> **Exercise objective**: The whole listing should be retyped word for word, apart from the pictures it holds.

> **Data to use**:

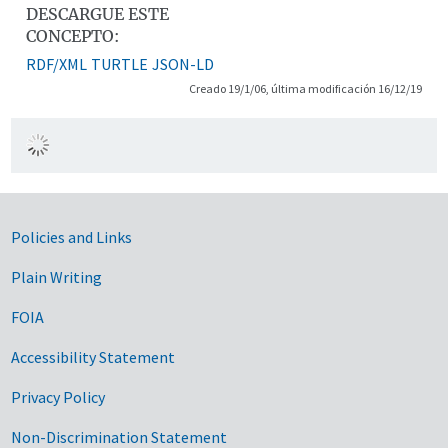
DESCARGUE ESTE
CONCEPTO:
RDF/XML
TURTLE
JSON-LD
Creado 19/1/06, última modificación 16/12/19
Government Links
Policies and Links
Plain Writing
FOIA
Accessibility Statement
Privacy Policy
Non-Discrimination Statement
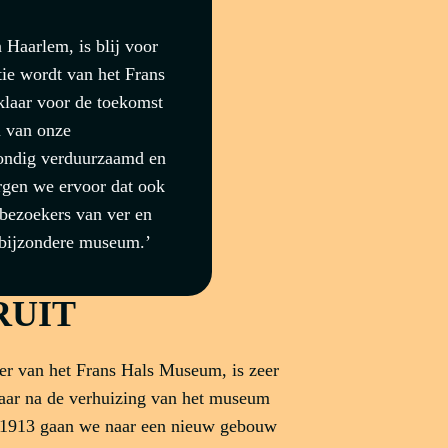
Haarlem, is blij voor
tie wordt van het Frans
aar voor de toekomst
n van onze
ondig verduurzaamd en
rgen we ervoor dat ook
bezoekers van ver en
t bijzondere museum.’
RUIT
er van het Frans Hals Museum, is zeer
jaar na de verhuizing van het museum
in 1913 gaan we naar een nieuw gebouw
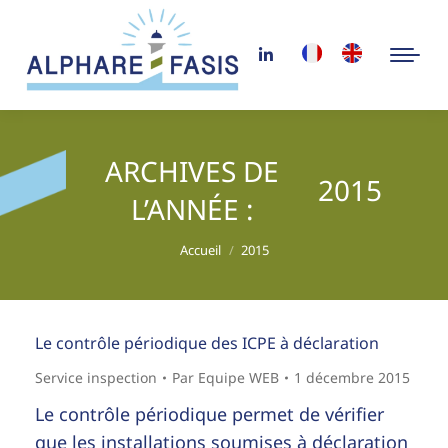
ARCHIVES DE
2015
L’ANNÉE :
Vous êtes ici :
Accueil
2015
Le contrôle périodique des ICPE à déclaration
Service inspection
Par
Equipe WEB
1 décembre 2015
Le contrôle périodique permet de vérifier
que les installations soumises à déclaration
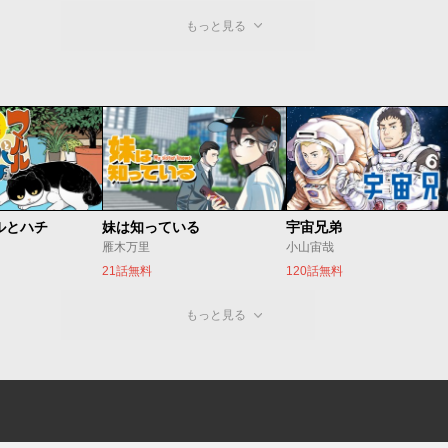
もっと見る
ルとハチ
妹は知っている
宇宙兄弟
雁木万里
小山宙哉
21話無料
120話無料
もっと見る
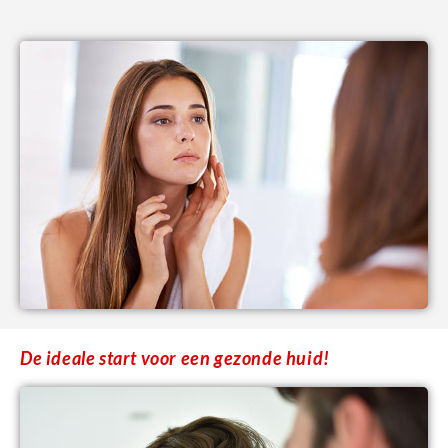
De ideale start voor een gezonde huid!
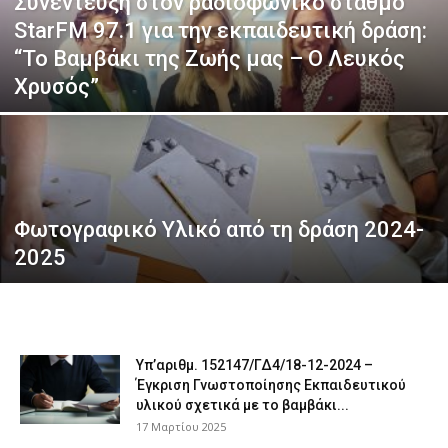
Συνέντευξη στον ραδιοφωνικό σταθμό
StarFM 97.1 για την εκπαιδευτική δράση:
“Το Βαμβάκι της Ζωής μας – Ο Λευκός
τελευταία
Χρυσός”
νέα
Φωτογραφικό Υλικό από τη δράση 2024-
το
2025
ελληνικό
Υπ’αριθμ. 152147/ΓΔ4/18-12-2024 –
Έγκριση Γνωστοποίησης Εκπαιδευτικού
βαμβάκι.
υλικού σχετικά με το βαμβάκι...
17 Μαρτίου 2025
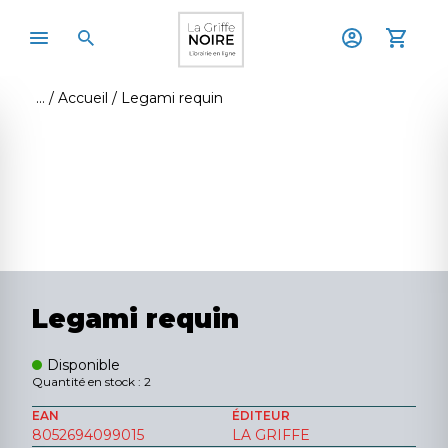
Accueil
Legami requin
Legami requin
Disponible
Quantité en stock : 2
EAN
ÉDITEUR
8052694099015
LA GRIFFE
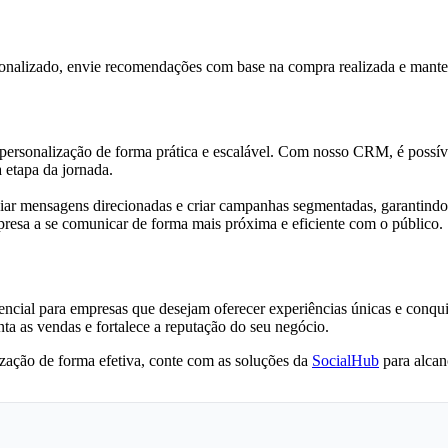
sonalizado, envie recomendações com base na compra realizada e mante
ersonalização de forma prática e escalável. Com nosso CRM, é possível c
 etapa da jornada.
iar mensagens direcionadas e criar campanhas segmentadas, garantindo 
presa a se comunicar de forma mais próxima e eficiente com o público.
ncial para empresas que desejam oferecer experiências únicas e conqui
a as vendas e fortalece a reputação do seu negócio.
lização de forma efetiva, conte com as soluções da
SocialHub
para alcan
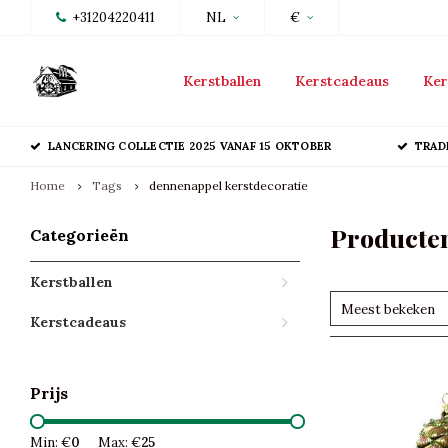
+31204220411
NL
€
Kerstballen
Kerstcadeaus
Ker
LANCERING COLLECTIE 2025 VANAF 15 OKTOBER
TRAD
Home
Tags
dennenappel kerstdecoratie
Producten
Categorieën
Kerstballen
Meest bekeken
Kerstcadeaus
Prijs
Min: €
0
Max: €
25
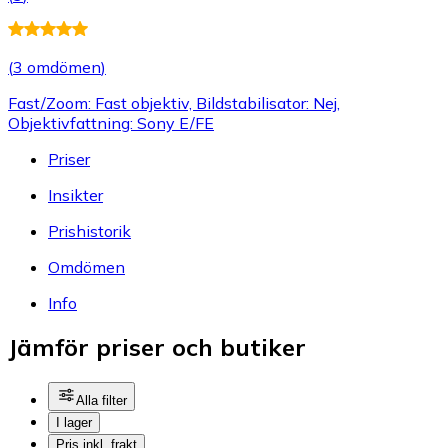
(
3 omdömen
)
Fast/Zoom: Fast objektiv, Bildstabilisator: Nej,
Objektivfattning: Sony E/FE
Priser
Insikter
Prishistorik
Omdömen
Info
Jämför priser och butiker
Alla filter
I lager
Pris inkl. frakt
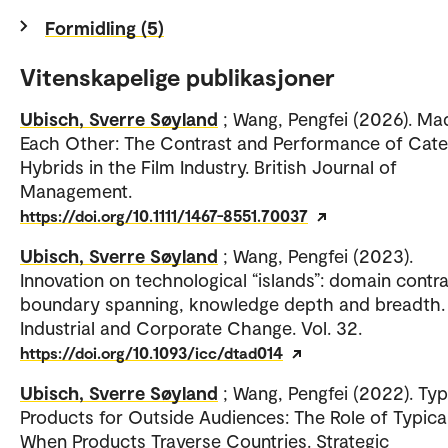
Formidling (5)
Vitenskapelige publikasjoner
Ubisch, Sverre Søyland
; Wang, Pengfei (2026). Ma
Each Other: The Contrast and Performance of Cat
Hybrids in the Film Industry. British Journal of
Management.
https://doi.org/10.1111/1467-8551.70037
Ubisch, Sverre Søyland
; Wang, Pengfei (2023).
Innovation on technological “islands”: domain contra
boundary spanning, knowledge depth and breadth.
Industrial and Corporate Change. Vol. 32.
https://doi.org/10.1093/icc/dtad014
Ubisch, Sverre Søyland
; Wang, Pengfei (2022). Typ
Products for Outside Audiences: The Role of Typical
When Products Traverse Countries. Strategic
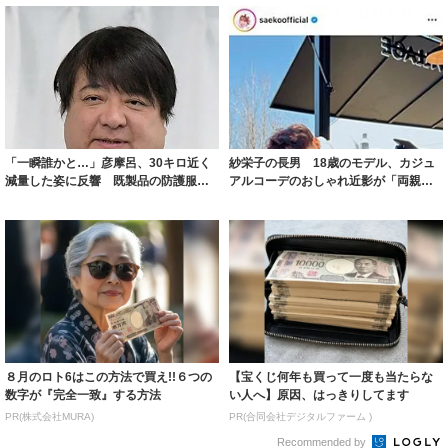
「一瞬誰かと…」彦摩呂、30キロ近く
紗栄子の長男 18歳のモデル、カジュ
減量した姿に反響 既製品の防護服が
アルコーデのおしゃれ近影が「両親の
着られると...
いいとこ取...
８月のロト6はこの方法で買え!!６つの
【宝くじ何年も買って一度も当たらな
数字が『完全一致』する方法
い人へ】原因、はっきりしてます
PR(株式会社MURA)
PR(合同会社デジタルファーム )
Recommended by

> **Your solution**:
DESCARGUE ESTE
CONCEPTO:
RDF/XML
TURTLE
JSON-LD
Creado 19/1/06, última modificación 16/12/19
Government Links
Policies and Links
Plain Writing
FOIA
Accessibility Statement
Privacy Policy
Non-Discrimination Statement
Haarlem, is blij voor
tie wordt van het Frans
aar voor de toekomst
n van onze
ondig verduurzaamd en
rgen we ervoor dat ook
bezoekers van ver en
t bijzondere museum.’
RUIT
er van het Frans Hals Museum, is zeer
jaar na de verhuizing van het museum
in 1913 gaan we naar een nieuw gebouw
ARCHIVES DE
2015
L’ANNÉE :
Vous êtes ici :
Accueil
2015
Le contrôle périodique des ICPE à déclaration
Service inspection
Par
Equipe WEB
1 décembre 2015
Le contrôle périodique permet de vérifier
que les installations soumises à déclaration
もっと見る
ルとハチ
妹は知っている
宇宙兄弟
雁木万里
小山宙哉
21話無料
120話無料
もっと見る
De ideale start voor een gezonde huid!
Συνέντευξη στον ραδιοφωνικό σταθμό
StarFM 97.1 για την εκπαιδευτική δράση:
“Το Βαμβάκι της Ζωής μας – Ο Λευκός
τελευταία
Χρυσός”
νέα
Φωτογραφικό Υλικό από τη δράση 2024-
το
2025
ελληνικό
Υπ’αριθμ. 152147/ΓΔ4/18-12-2024 –
Έγκριση Γνωστοποίησης Εκπαιδευτικού
βαμβάκι.
υλικού σχετικά με το βαμβάκι...
17 Μαρτίου 2025
Accueil
Legami requin
Legami requin
Disponible
Quantité en stock : 2
EAN
ÉDITEUR
8052694099015
LA GRIFFE
sonalizado, envie recomendações com base na compra realizada e mante
ersonalização de forma prática e escalável. Com nosso CRM, é possível c
 etapa da jornada.
iar mensagens direcionadas e criar campanhas segmentadas, garantindo 
presa a se comunicar de forma mais próxima e eficiente com o público.
ncial para empresas que desejam oferecer experiências únicas e conqui
a as vendas e fortalece a reputação do seu negócio.
lização de forma efetiva, conte com as soluções da
SocialHub
para alcan
+31204220411
NL
€
Kerstballen
Kerstcadeaus
Ker
LANCERING COLLECTIE 2025 VANAF 15 OKTOBER
TRAD
Home
Tags
dennenappel kerstdecoratie
Producten
Categorieën
Kerstballen
Meest bekeken
Kerstcadeaus
Prijs
Min: €
0
Max: €
25
(
3 omdömen
)
Fast/Zoom: Fast objektiv, Bildstabilisator: Nej,
Objektivfattning: Sony E/FE
Priser
Insikter
Prishistorik
Omdömen
Info
Jämför priser och butiker
Alla filter
I lager
Pris inkl. frakt
Formidling (5)
Vitenskapelige publikasjoner
Ubisch, Sverre Søyland
; Wang, Pengfei (2026). Ma
Each Other: The Contrast and Performance of Cat
Hybrids in the Film Industry. British Journal of
Management.
https://doi.org/10.1111/1467-8551.70037
Ubisch, Sverre Søyland
; Wang, Pengfei (2023).
Innovation on technological “islands”: domain contra
boundary spanning, knowledge depth and breadth.
Industrial and Corporate Change. Vol. 32.
https://doi.org/10.1093/icc/dtad014
Ubisch, Sverre Søyland
; Wang, Pengfei (2022). Typ
Products for Outside Audiences: The Role of Typical
When Products Traverse Countries. Strategic
「一瞬誰かと…」彦摩呂、30キロ近く
紗栄子の長男 18歳のモデル、カジュ
減量した姿に反響 既製品の防護服が
アルコーデのおしゃれ近影が「両親の
着られると...
いいとこ取...
８月のロト6はこの方法で買え!!６つの
【宝くじ何年も買って一度も当たらな
数字が『完全一致』する方法
い人へ】原因、はっきりしてます
PR(株式会社MURA)
PR(合同会社デジタルファーム )
Recommended by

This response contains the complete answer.